INFORMATION SUPPLIED.
********************

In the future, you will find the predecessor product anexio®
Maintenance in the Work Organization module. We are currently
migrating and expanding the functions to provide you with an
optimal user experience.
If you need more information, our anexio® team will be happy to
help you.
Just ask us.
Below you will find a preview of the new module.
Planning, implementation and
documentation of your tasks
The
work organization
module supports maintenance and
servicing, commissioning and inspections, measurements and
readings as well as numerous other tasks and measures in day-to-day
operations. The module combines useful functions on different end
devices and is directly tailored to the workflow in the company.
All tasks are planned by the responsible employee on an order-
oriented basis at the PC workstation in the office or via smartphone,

********************

EXERCISE AIM.
Could you repeat all of the material above exactly?

RESPONSE AREA.
In the future, you will find the predecessor product anexio®
Maintenance in the Work Organization module. We are currently
migrating and expanding the functions to provide you with an
optimal user experience.
If you need more information, our anexio® team will be happy to
help you.
Just ask us.
Below you will find a preview of the new module.
Planning, implementation and
documentation of your tasks
The
work organization
module supports maintenance and
servicing, commissioning and inspections, measurements and
readings as well as numerous other tasks and measures in day-to-day
operations. The module combines useful functions on different end
devices and is directly tailored to the workflow in the company.
All tasks are planned by the responsible employee on an order-
oriented basis at the PC workstation in the office or via smartphone,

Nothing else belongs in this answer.